→ Task directions
Please return the listing exactly as written, but without its pictures.

»»

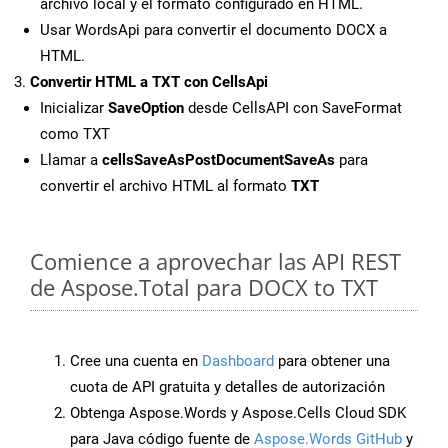
archivo local y el formato configurado en HTML.
Usar WordsApi para convertir el documento DOCX a
HTML.
Convertir HTML a TXT con CellsApi
Inicializar
SaveOption
desde CellsAPI con SaveFormat
como TXT
Llamar a
cellsSaveAsPostDocumentSaveAs
para
convertir el archivo HTML al formato
TXT
Comience a aprovechar las API REST
de Aspose.Total para DOCX to TXT
Cree una cuenta en
Dashboard
para obtener una
cuota de API gratuita y detalles de autorización
Obtenga Aspose.Words y Aspose.Cells Cloud SDK
para Java código fuente de
Aspose.Words GitHub
y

««

→ Written solution
archivo local y el formato configurado en HTML.
Usar WordsApi para convertir el documento DOCX a
HTML.
Convertir HTML a TXT con CellsApi
Inicializar
SaveOption
desde CellsAPI con SaveFormat
como TXT
Llamar a
cellsSaveAsPostDocumentSaveAs
para
convertir el archivo HTML al formato
TXT
Comience a aprovechar las API REST
de Aspose.Total para DOCX to TXT
Cree una cuenta en
Dashboard
para obtener una
cuota de API gratuita y detalles de autorización
Obtenga Aspose.Words y Aspose.Cells Cloud SDK
para Java código fuente de
Aspose.Words GitHub
y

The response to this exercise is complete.